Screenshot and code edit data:
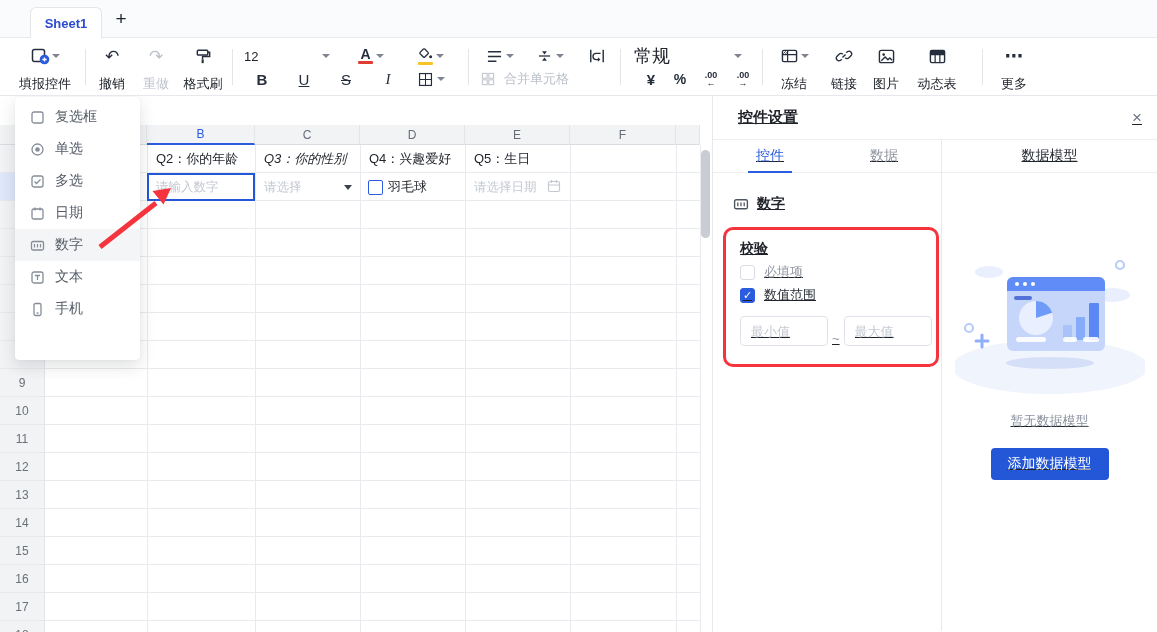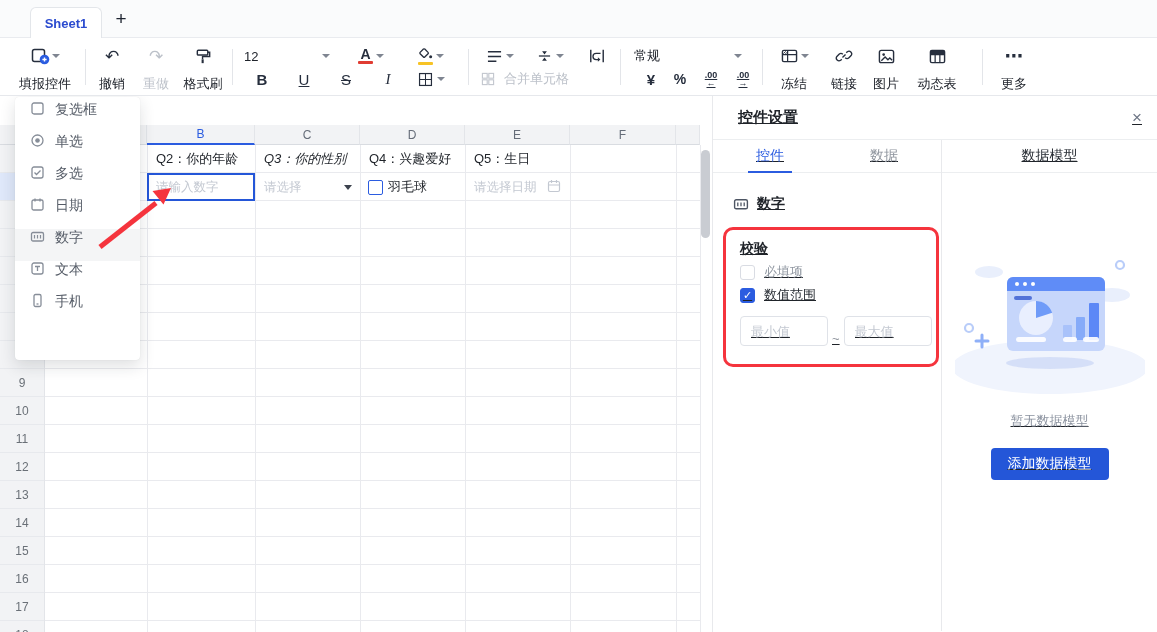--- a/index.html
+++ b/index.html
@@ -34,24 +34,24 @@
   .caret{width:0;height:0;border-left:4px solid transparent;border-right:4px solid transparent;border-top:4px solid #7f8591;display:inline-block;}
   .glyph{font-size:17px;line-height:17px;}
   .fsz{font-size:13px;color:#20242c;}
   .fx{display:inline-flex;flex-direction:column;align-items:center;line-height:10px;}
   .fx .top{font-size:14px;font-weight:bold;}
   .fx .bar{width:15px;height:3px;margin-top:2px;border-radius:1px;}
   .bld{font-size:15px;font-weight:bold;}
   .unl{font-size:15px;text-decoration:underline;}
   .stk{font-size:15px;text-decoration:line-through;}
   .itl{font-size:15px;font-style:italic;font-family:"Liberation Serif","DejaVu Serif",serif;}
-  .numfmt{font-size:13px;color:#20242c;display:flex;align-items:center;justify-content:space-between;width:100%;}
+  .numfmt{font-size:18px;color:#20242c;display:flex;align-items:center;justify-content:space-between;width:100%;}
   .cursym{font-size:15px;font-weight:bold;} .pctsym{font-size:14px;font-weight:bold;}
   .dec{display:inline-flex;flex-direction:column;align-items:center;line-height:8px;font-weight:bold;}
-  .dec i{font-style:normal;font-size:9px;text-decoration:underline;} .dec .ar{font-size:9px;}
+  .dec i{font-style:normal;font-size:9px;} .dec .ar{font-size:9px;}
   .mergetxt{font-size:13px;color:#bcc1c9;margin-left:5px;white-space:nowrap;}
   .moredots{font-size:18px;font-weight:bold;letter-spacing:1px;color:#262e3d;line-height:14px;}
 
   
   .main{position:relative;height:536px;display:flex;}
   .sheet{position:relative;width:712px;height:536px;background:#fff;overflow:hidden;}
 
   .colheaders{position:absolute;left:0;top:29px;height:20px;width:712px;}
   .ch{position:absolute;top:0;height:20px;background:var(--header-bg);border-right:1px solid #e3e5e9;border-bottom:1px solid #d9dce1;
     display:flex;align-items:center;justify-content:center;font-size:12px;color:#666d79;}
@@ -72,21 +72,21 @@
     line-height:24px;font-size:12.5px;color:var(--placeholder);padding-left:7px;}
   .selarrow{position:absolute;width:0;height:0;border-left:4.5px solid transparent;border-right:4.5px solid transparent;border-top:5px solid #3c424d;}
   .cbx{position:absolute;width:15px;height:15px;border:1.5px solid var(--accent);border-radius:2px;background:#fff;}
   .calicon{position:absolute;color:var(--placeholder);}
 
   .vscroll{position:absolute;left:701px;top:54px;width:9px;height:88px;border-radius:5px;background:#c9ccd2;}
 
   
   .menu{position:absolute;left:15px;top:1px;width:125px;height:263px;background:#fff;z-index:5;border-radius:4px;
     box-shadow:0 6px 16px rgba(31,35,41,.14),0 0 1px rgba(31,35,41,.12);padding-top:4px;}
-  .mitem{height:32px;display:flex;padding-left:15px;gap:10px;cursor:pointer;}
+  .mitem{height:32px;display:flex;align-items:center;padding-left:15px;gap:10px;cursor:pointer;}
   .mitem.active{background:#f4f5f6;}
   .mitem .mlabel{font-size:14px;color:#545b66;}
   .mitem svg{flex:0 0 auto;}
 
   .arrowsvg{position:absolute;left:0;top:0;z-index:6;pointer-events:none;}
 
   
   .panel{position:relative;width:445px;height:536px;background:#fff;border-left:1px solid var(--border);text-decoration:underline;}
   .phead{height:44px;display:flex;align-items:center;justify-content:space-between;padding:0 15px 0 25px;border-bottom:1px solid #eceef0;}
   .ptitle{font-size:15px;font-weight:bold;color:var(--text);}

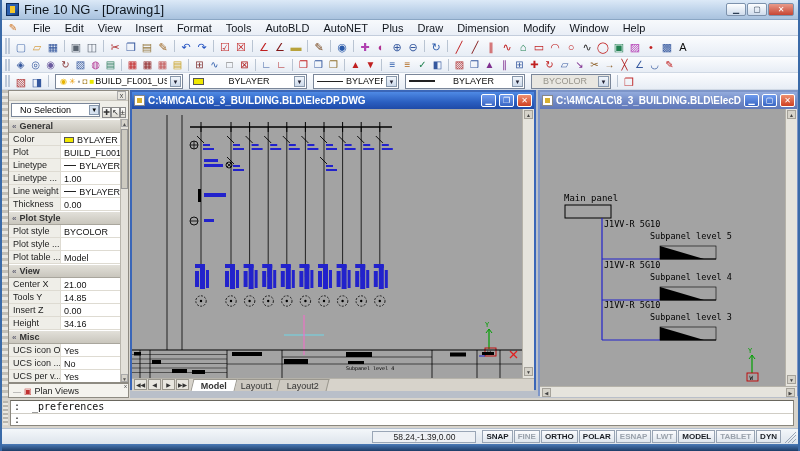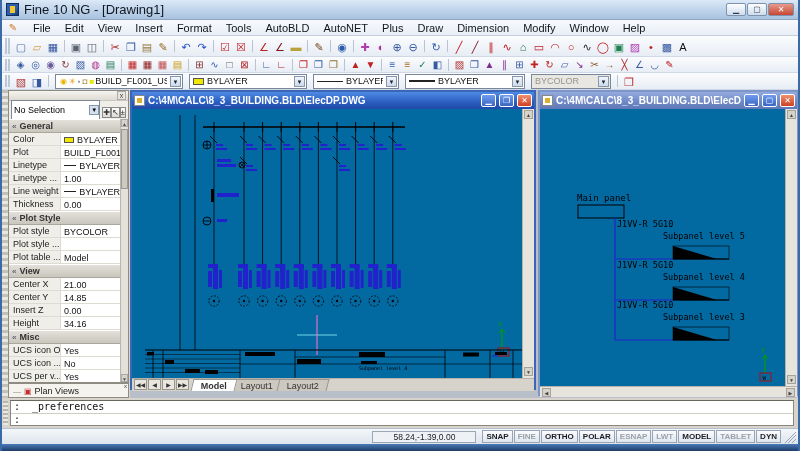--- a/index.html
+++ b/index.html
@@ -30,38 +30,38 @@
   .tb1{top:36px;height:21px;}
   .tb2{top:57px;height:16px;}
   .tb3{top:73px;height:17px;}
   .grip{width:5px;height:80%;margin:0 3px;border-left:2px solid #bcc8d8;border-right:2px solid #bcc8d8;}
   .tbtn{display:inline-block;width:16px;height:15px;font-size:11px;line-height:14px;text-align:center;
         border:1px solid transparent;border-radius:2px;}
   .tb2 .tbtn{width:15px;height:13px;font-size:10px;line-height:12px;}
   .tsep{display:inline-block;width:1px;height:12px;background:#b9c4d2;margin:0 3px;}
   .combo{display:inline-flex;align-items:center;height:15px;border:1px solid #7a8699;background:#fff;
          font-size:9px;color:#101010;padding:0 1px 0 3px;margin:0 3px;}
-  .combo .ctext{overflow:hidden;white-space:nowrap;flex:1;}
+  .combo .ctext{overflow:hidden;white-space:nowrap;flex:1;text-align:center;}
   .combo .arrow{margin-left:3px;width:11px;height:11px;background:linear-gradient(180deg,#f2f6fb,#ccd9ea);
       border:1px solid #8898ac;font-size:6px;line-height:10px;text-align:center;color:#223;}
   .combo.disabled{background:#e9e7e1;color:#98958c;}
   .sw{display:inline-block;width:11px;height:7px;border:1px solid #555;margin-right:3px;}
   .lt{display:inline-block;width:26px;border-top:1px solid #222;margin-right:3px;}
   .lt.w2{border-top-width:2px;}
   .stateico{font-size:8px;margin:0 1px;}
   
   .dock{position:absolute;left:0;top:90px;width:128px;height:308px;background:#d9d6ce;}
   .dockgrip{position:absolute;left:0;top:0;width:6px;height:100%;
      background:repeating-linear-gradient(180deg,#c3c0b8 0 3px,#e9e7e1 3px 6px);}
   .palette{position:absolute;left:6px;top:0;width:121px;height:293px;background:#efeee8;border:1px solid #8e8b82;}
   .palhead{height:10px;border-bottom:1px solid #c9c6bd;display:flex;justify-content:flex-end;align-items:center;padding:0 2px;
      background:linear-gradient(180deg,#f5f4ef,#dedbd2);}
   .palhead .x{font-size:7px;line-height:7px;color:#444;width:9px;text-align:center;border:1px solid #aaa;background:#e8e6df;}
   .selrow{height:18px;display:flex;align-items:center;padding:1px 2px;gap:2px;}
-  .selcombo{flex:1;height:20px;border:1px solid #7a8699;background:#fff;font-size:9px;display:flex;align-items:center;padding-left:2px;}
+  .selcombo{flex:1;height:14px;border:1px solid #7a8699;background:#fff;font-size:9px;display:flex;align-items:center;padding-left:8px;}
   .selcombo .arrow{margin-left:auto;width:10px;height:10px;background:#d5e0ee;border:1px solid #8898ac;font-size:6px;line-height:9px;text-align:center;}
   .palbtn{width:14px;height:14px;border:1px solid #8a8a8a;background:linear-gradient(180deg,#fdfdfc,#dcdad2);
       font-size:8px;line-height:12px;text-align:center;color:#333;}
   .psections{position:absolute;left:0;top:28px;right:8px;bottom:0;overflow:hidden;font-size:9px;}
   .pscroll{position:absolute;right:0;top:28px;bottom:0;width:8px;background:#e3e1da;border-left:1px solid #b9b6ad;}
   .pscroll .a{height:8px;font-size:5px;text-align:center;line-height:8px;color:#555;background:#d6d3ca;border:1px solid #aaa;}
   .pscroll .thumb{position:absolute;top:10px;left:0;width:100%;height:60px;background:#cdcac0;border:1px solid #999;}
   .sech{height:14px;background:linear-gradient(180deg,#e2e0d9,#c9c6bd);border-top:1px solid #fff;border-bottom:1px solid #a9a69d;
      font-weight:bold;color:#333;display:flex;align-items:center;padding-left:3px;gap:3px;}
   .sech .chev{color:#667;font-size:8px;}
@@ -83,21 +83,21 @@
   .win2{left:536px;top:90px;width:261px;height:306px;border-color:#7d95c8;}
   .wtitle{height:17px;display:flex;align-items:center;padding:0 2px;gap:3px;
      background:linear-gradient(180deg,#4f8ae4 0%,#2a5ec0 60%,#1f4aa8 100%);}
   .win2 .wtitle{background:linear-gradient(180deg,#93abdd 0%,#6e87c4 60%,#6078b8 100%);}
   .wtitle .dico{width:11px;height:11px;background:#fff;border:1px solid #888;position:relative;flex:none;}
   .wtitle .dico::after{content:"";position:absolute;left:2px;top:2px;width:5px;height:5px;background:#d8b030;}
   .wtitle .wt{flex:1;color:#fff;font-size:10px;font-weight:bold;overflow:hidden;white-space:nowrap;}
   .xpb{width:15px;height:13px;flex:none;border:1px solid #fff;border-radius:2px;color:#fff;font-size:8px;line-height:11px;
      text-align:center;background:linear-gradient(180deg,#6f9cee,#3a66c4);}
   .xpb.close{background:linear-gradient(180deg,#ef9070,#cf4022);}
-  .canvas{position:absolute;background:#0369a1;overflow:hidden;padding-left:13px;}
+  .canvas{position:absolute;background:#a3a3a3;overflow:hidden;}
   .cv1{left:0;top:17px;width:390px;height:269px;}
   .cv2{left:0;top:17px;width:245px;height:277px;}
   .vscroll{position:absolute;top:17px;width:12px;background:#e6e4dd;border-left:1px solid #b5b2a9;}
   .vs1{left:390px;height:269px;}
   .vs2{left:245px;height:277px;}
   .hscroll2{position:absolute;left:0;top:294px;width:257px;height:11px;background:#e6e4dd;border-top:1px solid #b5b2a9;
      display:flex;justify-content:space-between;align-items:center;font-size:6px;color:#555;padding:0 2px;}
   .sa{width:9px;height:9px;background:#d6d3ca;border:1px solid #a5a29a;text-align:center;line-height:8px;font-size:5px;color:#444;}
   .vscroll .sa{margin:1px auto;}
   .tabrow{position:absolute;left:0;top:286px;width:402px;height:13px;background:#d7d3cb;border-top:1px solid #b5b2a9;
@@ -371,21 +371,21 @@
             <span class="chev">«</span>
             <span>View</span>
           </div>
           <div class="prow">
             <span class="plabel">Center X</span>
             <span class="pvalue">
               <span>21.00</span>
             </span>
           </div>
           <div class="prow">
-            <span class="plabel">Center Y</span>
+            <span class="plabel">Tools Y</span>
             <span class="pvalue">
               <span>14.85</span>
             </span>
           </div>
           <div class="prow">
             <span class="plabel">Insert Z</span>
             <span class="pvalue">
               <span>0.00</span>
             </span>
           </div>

### [Task objective]
Work through the entries, filtering for the string "tbtn", and copy each line that holds it.

### [Output]
   .tbtn{display:inline-block;width:16px;height:15px;font-size:11px;line-height:14px;text-align:center;
   .tb2 .tbtn{width:15px;height:13px;font-size:10px;line-height:12px;}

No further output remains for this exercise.